___ Selected extract

Dusk; the first stars flickering in an indigo sky, a chill breeze from the lower valley a reminder of the altitude. A stroll before bed in the sleepy Swiss village of Evolène, unknown to me a week ago. Suddenly the clamour of cowbells echoes down the street, not the lazy chime from a cow grazing the mountainside, this is urgent, alarming. The din gets closer as two grotesque shapes emerge through the gloom, half-beast, half-human. Well over two metres tall with gruesome masks, clanging those incessant bells, they stumble toward me. Then they’re past and gone, leaving the unmistakable reek of billy goat hanging in the air.
Welcome to Carnaval.
It centres round Peluches (good monsters) driving out Empaillés (baddies) with Maries (cross-dressing males) involved somewhere along the way. What I’d seen were Peluches, the first of many over the next two days.
Evolène, a pretty village at 1,300m halfway up the Val d’Hérens, is in the French-speaking Valais, just an eagle’s flight from Italy. The official language may be French, but they do things their own way here and speak Arpitan, more like Frenchtalian.
I’m also here to sample the skiing, marketed as ‘Espace Dent Blanche’ after the dominating 4,357m peak of the same name, dotted along the valley and split into four sectors, Arolla, La Forclaz, Lannaz, and Les Masses, all accessed by bus or car, no doorstep convenience here. Following my disquieting encounter the previous evening I need calm and tranquillity so decide on Lannaz. The bus from Evolène is packed to the gunwales with half-terming ski-tripping schoolchildren. Oh dear. I’m far from Far From the Madding Crowd. Access to the ancient two-man chair is past an equally ancient chapel dated 1711. Then an icy, slithery, adverse-cambered slide to a queue which gives me flash-backs to the ‘80s. Oh dear, oh dear. There’s time on the ascent to read a couple of chapters of War and Peace, if I had it with me. Which I haven’t.

______

(Job A) Transcribe the stretch of the Evolène travel piece from "Dusk; the first" through "next two days.".
(Job B) Pick up the Evolène travel piece where it stops and keep writing.

___ Given information

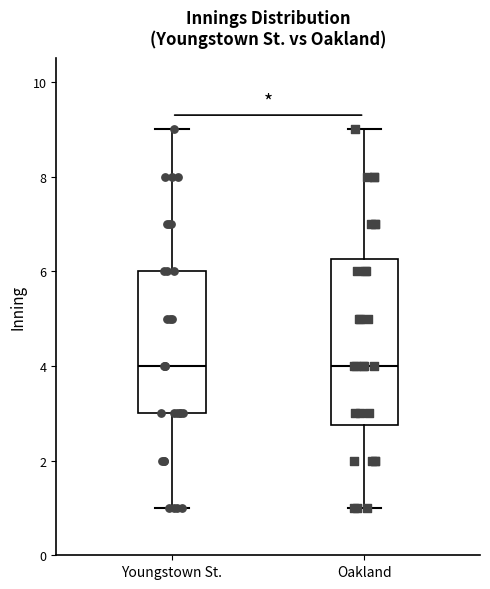

Where does the upper whisker of the box for Oakland end on the y-axis? The values are not printed on the chart, so give them approximately, as read against the axis.

9.0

______

(Expected answer A)
Dusk; the first stars flickering in an indigo sky, a chill breeze from the lower valley a reminder of the altitude. A stroll before bed in the sleepy Swiss village of Evolène, unknown to me a week ago. Suddenly the clamour of cowbells echoes down the street, not the lazy chime from a cow grazing the mountainside, this is urgent, alarming. The din gets closer as two grotesque shapes emerge through the gloom, half-beast, half-human. Well over two metres tall with gruesome masks, clanging those incessant bells, they stumble toward me. Then they’re past and gone, leaving the unmistakable reek of billy goat hanging in the air.
Welcome to Carnaval.
It centres round Peluches (good monsters) driving out Empaillés (baddies) with Maries (cross-dressing males) involved somewhere along the way. What I’d seen were Peluches, the first of many over the next two days.

(Expected answer B)
The extent of the skiing at Lannaz is, to put it charitably, limited. It rises to 2,680m with two runs (marked red, more like blue) returning to the start of the T-bar that drags me up. A black is shown (all resorts feel they must have a black) but I can only imagine the printers of the piste map ran out of red ink and got the colour wrong. But wait. My negativity turned to positivity when I stop to look round. All the clattering, chattering children have disappeared and I’m left in peace to contemplate the panorama topped by the toppest of the tops, the mighty Dent Blanche.
Time for my obligatory 11.00 hot choc on the sun-soaked terrace of the café-resto La Remointze. Sadly the calm is short-lived as the cranky chairlift rattles over my head carrying strange objects and figures. First a solitary black bass drum, then a black-clad figure entwined by a tuba. More and more surreal cargo follows; what turns out to be the thirty-six piece La Frénégonde steampunk brass band, who’d have looked more at home at a Haitian voodoo funeral than on a Swiss mountain. Then, to my utmost horror, a huge Peluche looms above. More arrive to spread mayhem and confusion. Nobody is safe from their stinks and lunging embraces. Time to depart. I’m forced to take the rickety lift back to the valley as there’s no snow on the lower slopes.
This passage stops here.